The AT1 bonds came into the limelight for two reasons. Firstly, the RBI decided to write off Rs10,800cr worth of AT1 bonds in the books of Yes Bank as part of the Reconstruction arrangement. That means, these bond holders will get nothing and investors will have to write off that entire amount. Secondly, IndusInd Bank opted to cancel its proposed issue of AT1 bonds as it feared that the RBI action in the Yes Bank case could negatively impact the appetite among institutional investors.
What exactly are AT1 bonds?
The concept of AT1 bonds were first introduced in the aftermath of the financial crisis in 2008. In the case of AT1 bonds, the principal losses would be imposed on creditors in the event of firm-level distress. In short, these bonds would not have recourse to the public purse. Under the Basel III norms, banks are required to maintain minimum Tier-1 capital of 6% of risk-weighted assets.
This Tier-1 capital can be composed of 4.5% common equity and 1.5% of additional tier 1 bonds (AT1). The unique feature of AT1 bonds is that it can be called after five years of issue. At that point, either the bonds can be redeemed or they can be converted into equity. If the issuer falls into financial distress, holders of AT1 bonds have no recourse.
Why do institutions prefer to invest in AT1 bonds?
Why are institutions interested in investing in AT1 bonds? While AT1 bonds are clearly high risk in nature, they also offer higher yields. At a time when most institutional investors were starved for yields, the AT1 bonds offered the perfect alternative for them. For example, while a typical AAA rated Tier-2 bond pays an interest rate of 7.5%, there is a 150 basis points premium on AT1 bonds as they are able to earn around 9% on an average.
While the bank has the option to pay the coupon forever, they also have the option to call back the bonds and either redeem the bonds or convert them into equity. Basically, it is the higher yields that are the big attraction for AT1 bonds. However, risks have come to the fore in the Yes Bank case.
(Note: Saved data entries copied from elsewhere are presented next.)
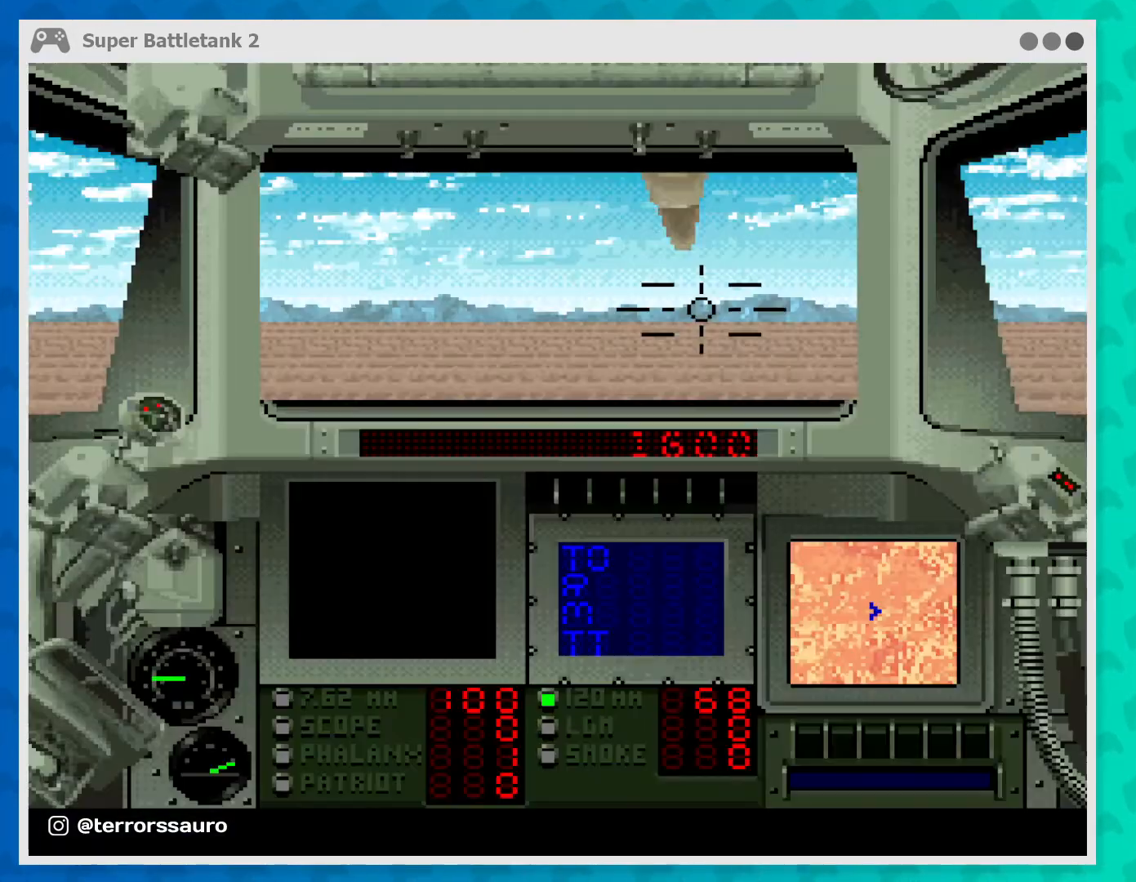
{"buttons": [], "left_stick": "center", "events": []}
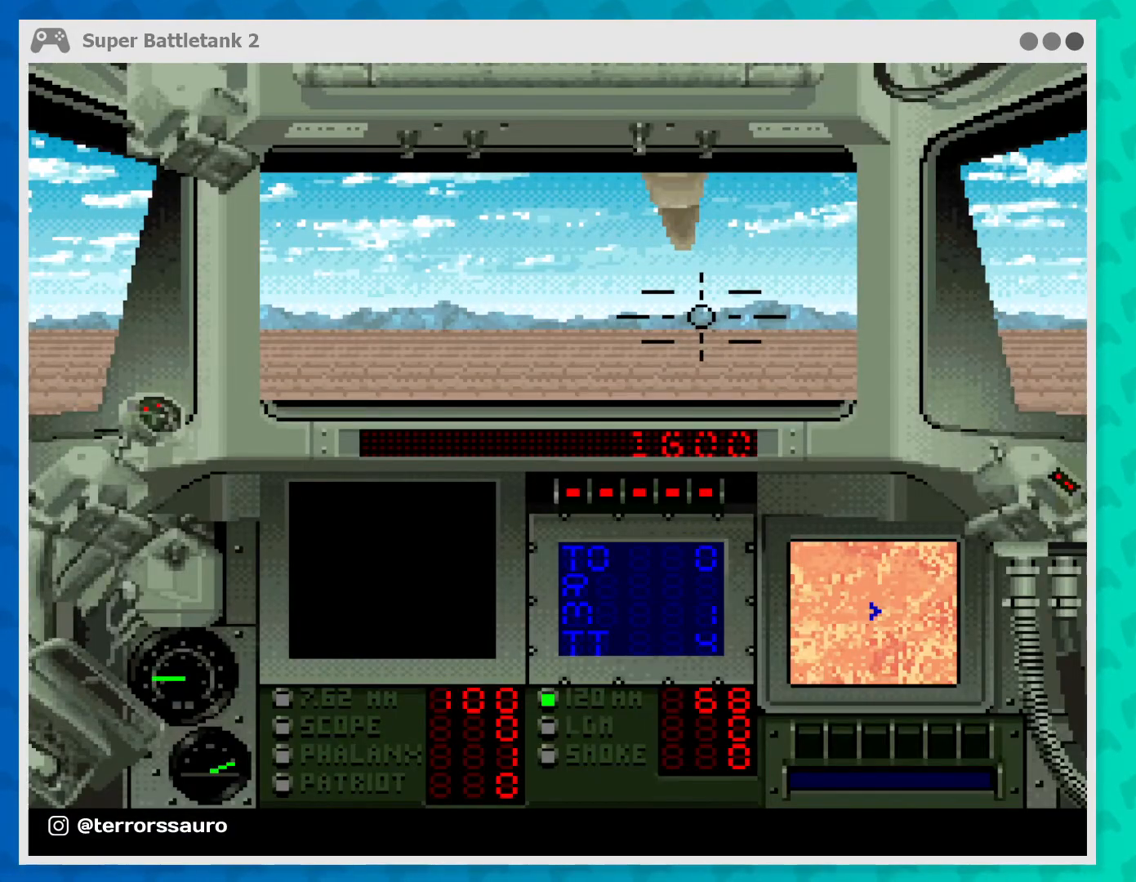
{"buttons": [], "left_stick": "center", "events": []}
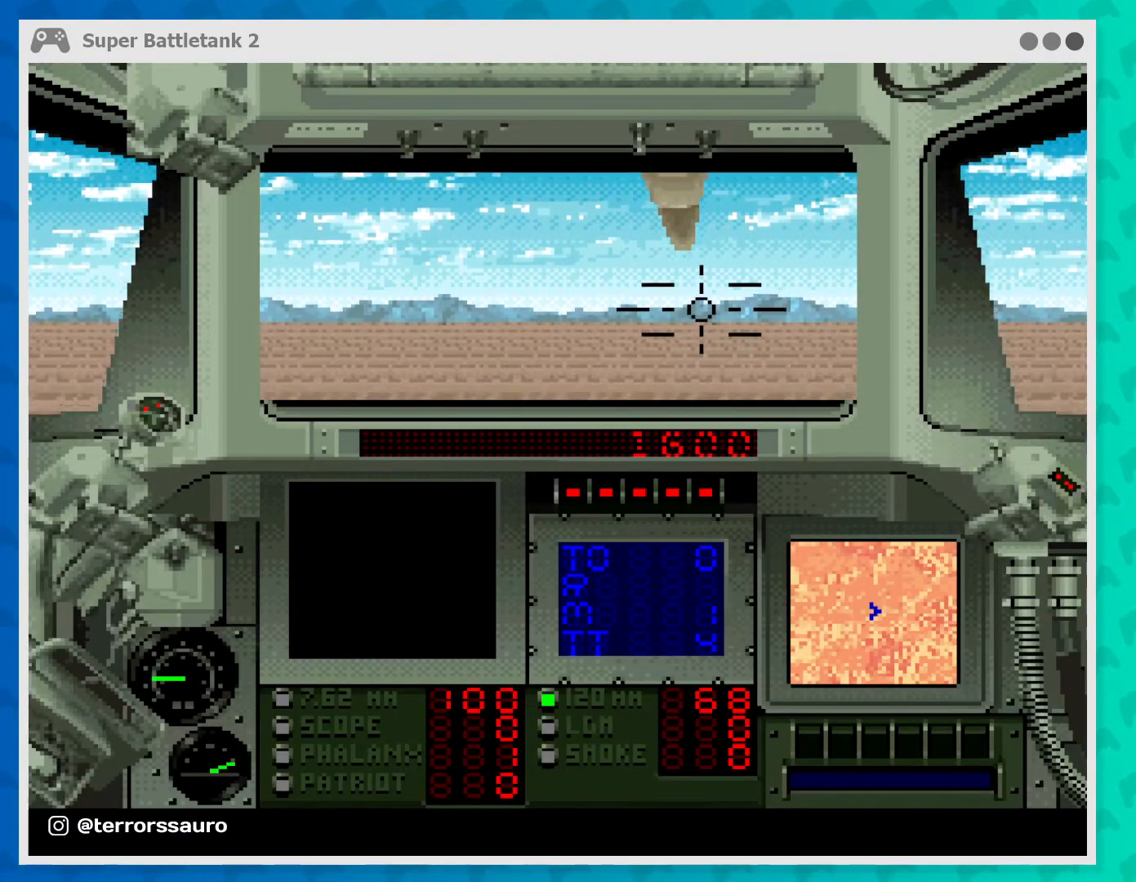
{"buttons": [], "left_stick": "center", "events": []}
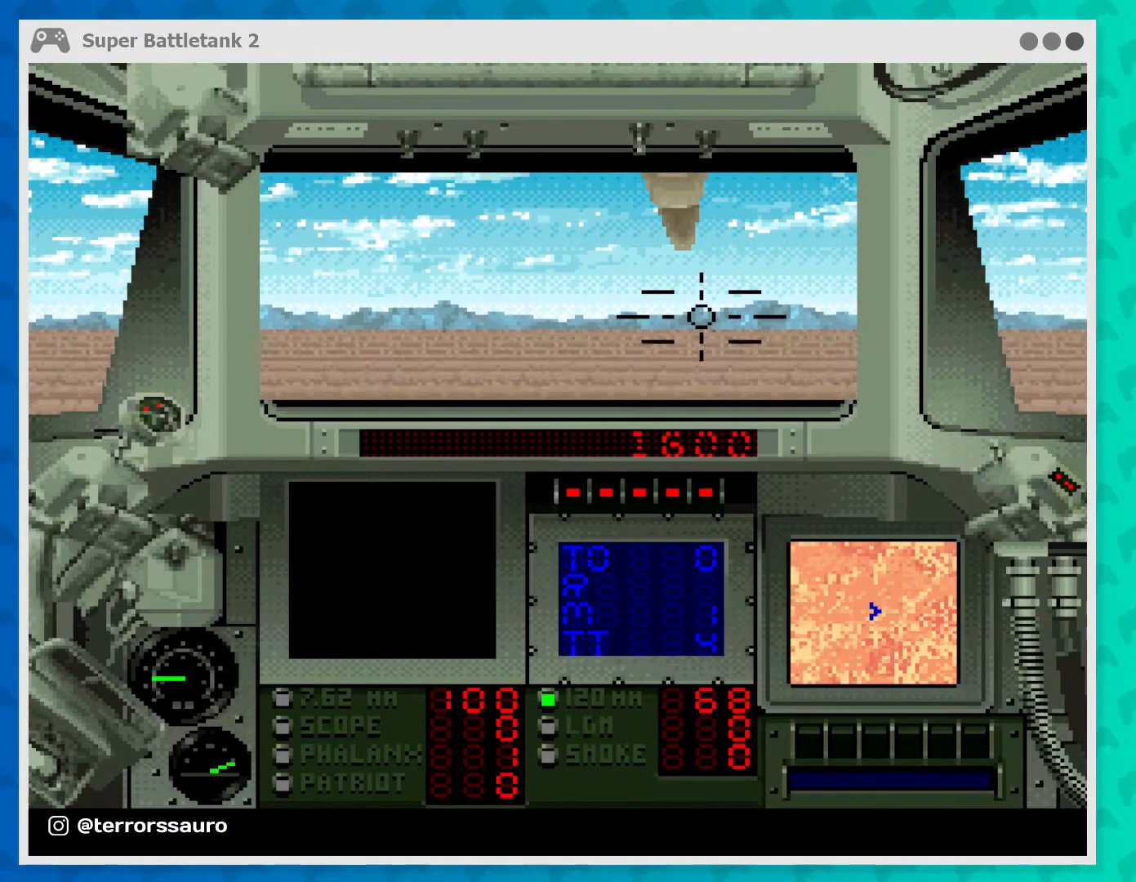
{"buttons": [], "left_stick": "center", "events": []}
Are retail investors exposed to AT1 bonds?
The AT1 bonds are generally targeted at institutional investors and HNIs although there is no bar on retail investors investing in such bonds. However, scores of retail investors are exposed to AT1 funds indirectly through the bond funds and the hybrid funds that they may be holding. If you look at the case of Yes Bank, nearly 25% of the AT1 bonds issued by Yes Bank are held by Indian mutual funds. Let us now look at the magnitude of the indirect risk.
|Funds with over Rs100cr exposure to AT1 bonds of Yes bank|
|Scheme Name||Exposure to Yes Bank AT1 Bonds||Exposure as a (%) of fund AUM|
|Nippon India Equity Hybrid Fund||Rs638cr||8.11%|
|Nippon India Credit Risk Fund||Rs540cr||10.96%|
|Nippon India Strategic Debt Fund||Rs436cr||21.25%|
|Franklin India ST Income Plan||Rs281cr||2.71%|
|Franklin India Credit Risk Fund||Rs135cr||2.42%|
|UTI ULIP Fund||Rs128cr||2.88%|
|Nippon India Hybrid Bond Fund||Rs103cr||8.06%|
Clearly, the impact on the retail investor returns will be significant where the exposure to Yes Bank AT1 bonds is greater than 5% of the overall AUM and that would make half of the above funds vulnerable to significant write-offs.
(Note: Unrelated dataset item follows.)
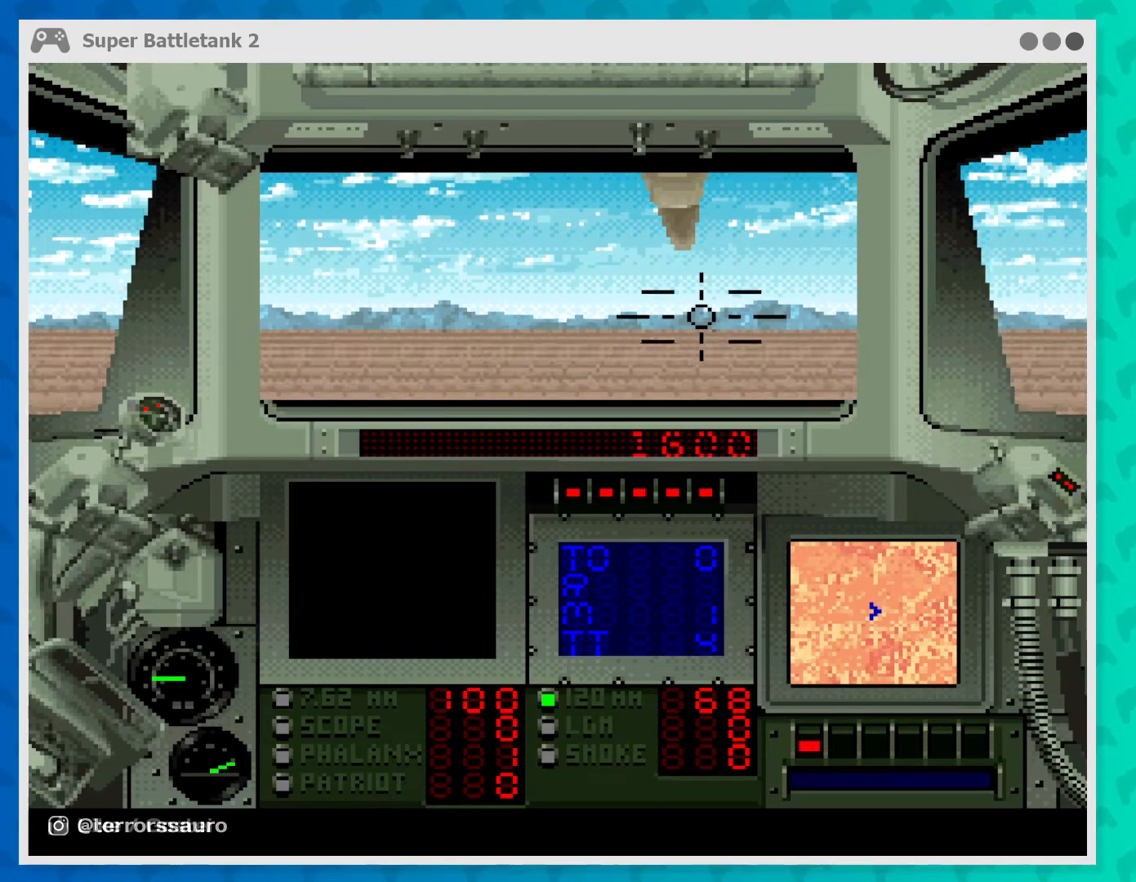
{"buttons": [], "left_stick": "center", "events": []}
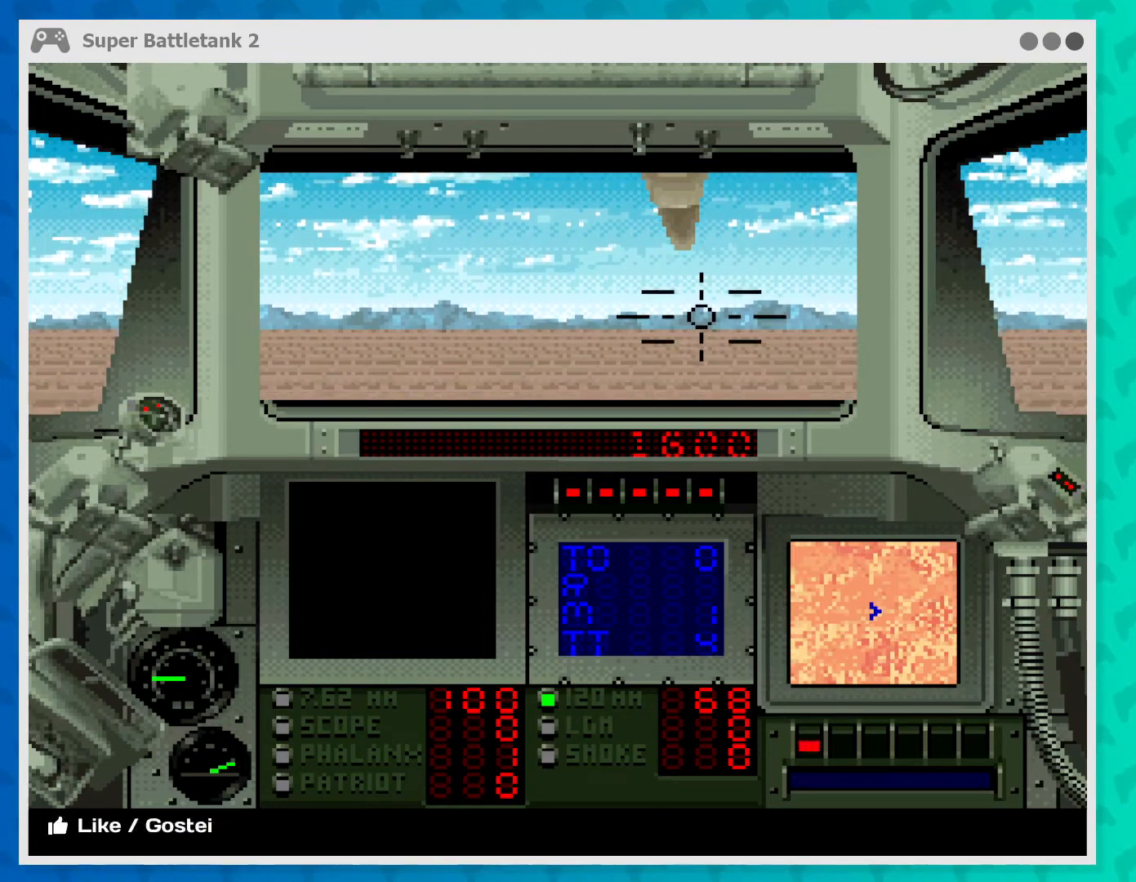
{"buttons": [], "left_stick": "center", "events": []}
The overall exposure of the mutual funds at an AMC level can be summarized as under.
|Asset Management Company||Overall Exposure to Yes Bank AT1 Bonds|
|Nippon India Mutual Fund||Rs1,806cr|
|Franklin Templeton Mutual Fund||Rs476cr|
|UTI Mutual Fund||Rs287cr|
|Kotak Mutual Fund||Rs94cr|
|Baroda Mutual Fund||Rs59cr|
The above five AMCs account for 97% of the total exposure of Indian mutual funds to the AT1 bonds of Yes Bank. That is an indirect exposure that retail mutual funds investors are carrying, perhaps unknowingly.
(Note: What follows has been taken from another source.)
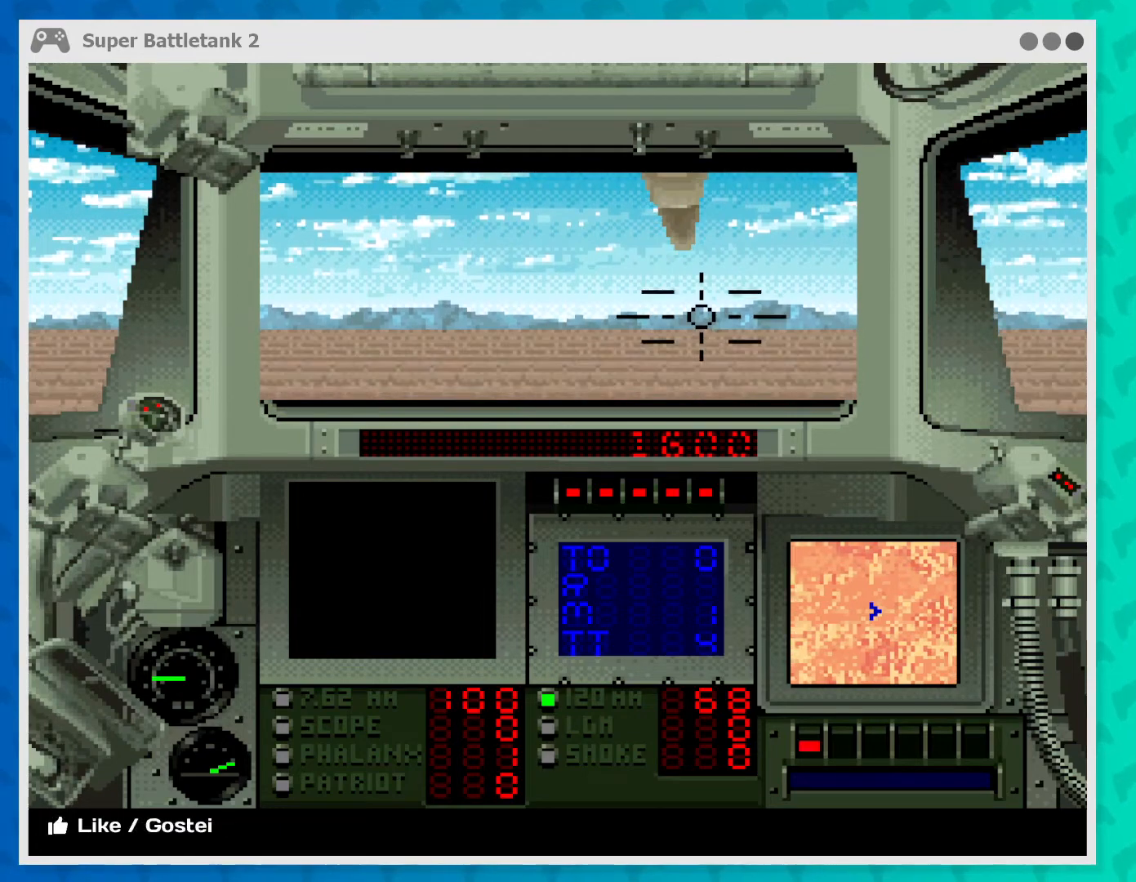
{"buttons": [], "left_stick": "center", "events": []}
Key takeaways for investors from the AT1 bonds story
From IL&FS bonds to DHFL bonds to bonds guaranteed by Zee shares and now AT1 bonds; it has been a rough journey for debt funds in the last 2 years. For investors, it is a reminder that debt funds are not risk-free, as a lot of them would like to believe. An assessment of risks before investing in debt funds would do a world of good to your long-term investment plan.